この男は《絵ギルド》への嫌悪を一切隠していないし、巨匠のエロ同人問題や古典派と幻想派の関係からも、《絵ギルド》の販路拡大が不都合なのは明らか。
リチャードが自分の仕業だって自白したのは、忠誠心を見せる為の自己犠牲だったと解釈出来る。
本当に《絵ギルド》の普及を嫌がっているのは、リチャードじゃなくベンヴェヌートだ。
もしここで否定すれば『敵対する勢力への妨害工作を部下に押しつけたセコい男』の出来上がり。

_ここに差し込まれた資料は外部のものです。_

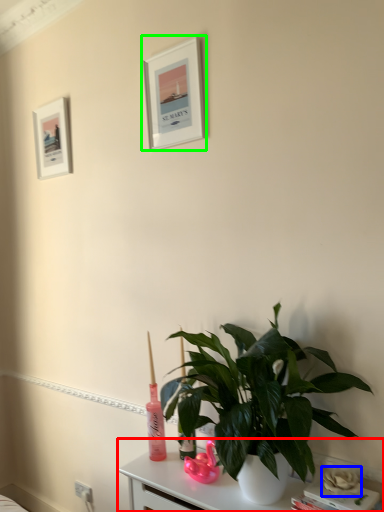
Question: Considering the real-world distances, which object is farthest from table (highlighted by a red box)? flower (highlighted by a blue box) or picture frame (highlighted by a green box)?

Choices:
 (A) flower
 (B) picture frame

Answer: (B)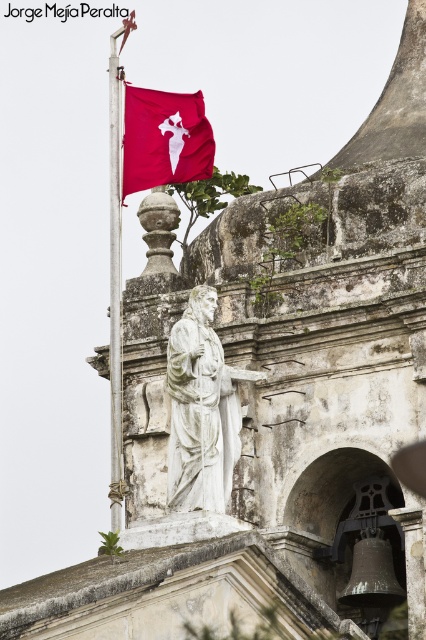
Is white marble statue at center behind matte red flag at upper left?

No, white marble statue at center is in front of matte red flag at upper left.

Can you confirm if white marble statue at center is bigger than matte red flag at upper left?

Yes.

This screenshot has width=426, height=640. Describe the element at coordinates (201, 410) in the screenshot. I see `white marble statue at center` at that location.

Locate an element on the screen. The width and height of the screenshot is (426, 640). white marble statue at center is located at coordinates (201, 410).

Between white marble statue at center and metallic flag pole at upper left, which one has less height?

white marble statue at center

Does white marble statue at center have a larger size compared to metallic flag pole at upper left?

Actually, white marble statue at center might be smaller than metallic flag pole at upper left.

Which is behind, point (256, 372) or point (112, 225)?

The point (112, 225) is more distant.

At what (x,y) coordinates should I click in order to perform the action: click on white marble statue at center. Please return your answer as a coordinate pair (x, y). The width and height of the screenshot is (426, 640). Looking at the image, I should click on (201, 410).

Which of these two, matte red flag at upper left or metallic flag pole at upper left, stands taller?

metallic flag pole at upper left is taller.

Describe the element at coordinates (164, 138) in the screenshot. I see `matte red flag at upper left` at that location.

Who is more forward, (x=206, y=125) or (x=115, y=211)?

Point (x=206, y=125) is in front.

Image resolution: width=426 pixels, height=640 pixels. What are the coordinates of `matte red flag at upper left` in the screenshot? It's located at (164, 138).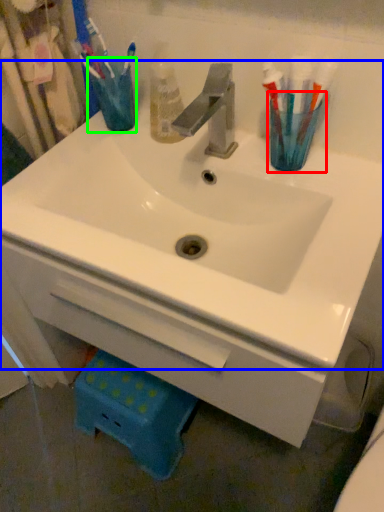
Question: Estimate the real-world distances between objects in this image. Which object is closer to turquoise (highlighted by a red box), sink (highlighted by a blue box) or turquoise (highlighted by a green box)?

Choices:
 (A) sink
 (B) turquoise

Answer: (A)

ナルシスト気質のこの男が、部下からそんな目で見られるのを我慢出来るとは思えない。
「その通りだ。あのような悪書をこれ以上広めない為、私がやらせた」
案の定、認めやがった。
俺はこみ上げてくる笑気をなんとか押さえ込むべく、口元を握り拳で隠す。
「全ては美術大国であり絵画の聖地たるカメリア王国の為。何か問題でもあるかい?」
「いえ。別に何も。貴方がそれをしたと、確認したかっただけですよ」
そう意味深に答え、今度はこっちが背を向ける。
さあ、気にしろ気にしろ。
俺が何か切り札を隠し持っていると疑ってくれ。
「待て。本当に確認だけか?」
……よし、食いついてきた!
自分を大きく見せようとするヤツほど小心者。
昔の俺もそういうトコあったし。
「だから、特に何もありませんよ。ただ……」
「ただ、何だ。言ってみろ!」
ついに語気を荒げたベンヴェヌートに、俺はとっておきの返事をすべく口を覆ってた手をどけ――――
「歪な絵を描く人間の性なのかもしれませんね。歪な行為にどうしても目が行くというか、嗅ぎつけてしまうんですよ。例えば……偽造、とか」
そう告げる。
するとベンヴェヌートとリチャードの二人は、一瞬『偽造』という言葉に明らかな反応を示した。
「だから貴方の師匠の模造作品にもいち早く気付いた、という話です。それだけですよ」
最後は素っ気なくまとめ、完全に二人から背を向ける。
これまでずっと俺の話に介入せずにいたメアリー姫とリエルさんの視線が一体何の話だと問いかけていたが、俺は敢えてそれを無視した。
「……そうか。なら話はここまでだ。リチャード!」
「は、はい!」
ベンヴェヌートはあからさまに不機嫌そうな声で会話を打ち切り、スマートさのカケラもない退場劇によって部屋を後にした。
その後ろ姿が完全に見えなくなった一〇秒後、俺は思いっきり息を吐いて赤絨毯の床にへたり込む。
取り敢えず――――今やれる事はやった。
「あ、あの……ユーリ先生?」
「多分、これで少し時間を稼げるんじゃないかと」
「どういう事なのか、説明して頂けると助かりますわ」
どうやら平常心を取り戻したらしいメアリー姫に対し、俺は一連の会話劇に隠されていた真相について語った。